He could turn up and play on a washboard and it'd still be worth 20 quid.
Will Dean 2009
It's probably fair to say that, for non-baseball fans, Shea Stadium is associated more with The Beatles’ record-breaking 1965 gig there than the exploits of Mike Piazza and the rest of the New York Mets. When the historic venue closed in 2008 with a gig by Billy Joel, Paul McCartney flew in especially to sing with him.
When Citi Field, the Met's recession-defying new stadium, announced its first musical act, it wasn't tremendously surprising that McCartney was going to be declaring the building open. In July 2009, Britain's greatest living musician (heck, person) entertained 120,000 New Yorkers with a career-straddling set of Beatles classics, Wings favourites (both of them) and solo tracks.

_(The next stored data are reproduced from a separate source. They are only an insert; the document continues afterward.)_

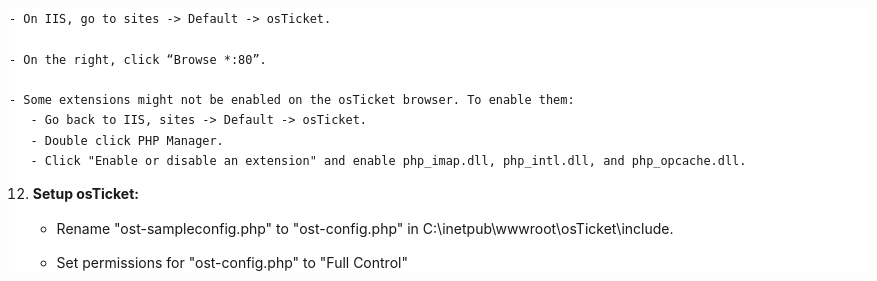    - On IIS, go to sites -> Default -> osTicket.

    - On the right, click “Browse *:80”.

    - Some extensions might not be enabled on the osTicket browser. To enable them:
       - Go back to IIS, sites -> Default -> osTicket.
       - Double click PHP Manager.
       - Click "Enable or disable an extension" and enable php_imap.dll, php_intl.dll, and php_opcache.dll.
   
12. **Setup osTicket:**
    - Rename "ost-sampleconfig.php" to "ost-config.php" in C:\inetpub\wwwroot\osTicket\include.

    - Set permissions for "ost-config.php" to "Full Control"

Anyone who saw McCartney's on his huge Back in the World tour will know what to expect from his modern show. The band, featuring Rusty Anderson, Brian Ray and Abe Laboriel Jr, is wildly accomplished, giving a slick stadium-rock edge to tracks that, when The Beatles played Shea, would have been barely heard through the stadium's PA. But that's not always a great thing, as some period studio shakiness is lost. But it's always a joy to hear a real Beatle singing real Beatles songs, and during I'm Down some video trickery even allows Macca to duet with John and George, as they play the same song at the 1965 Shea show.
There are tributes to old pals past – Here Today for John and Something for George ("I played this to George, and I'm not sure he was very impressed"). Even if you've seen him do these things ten times before, it's still nearly enough to bring a tear to your eye.
As the undying thirst for Beatles media proves, these songs are both for everyone and timeless – just look at the diversity of attendees captured enthralled on the DVD. And then look at the last ten selections of this mammoth 33-song set: that kind of closing chapter to a show doesn't need words here telling you how great it is.
Always incredibly hard-working, McCartney never relents here – his patter isn't cool, but it absolutely doesn't matter, as he could turn up and play on a washboard and it'd still be worth 20 quid. Good Evening… is a wonderful souvenir for those who were there or who've seen his tour over the last few months, and a perfectly pleasant second-hand experience for those who weren't.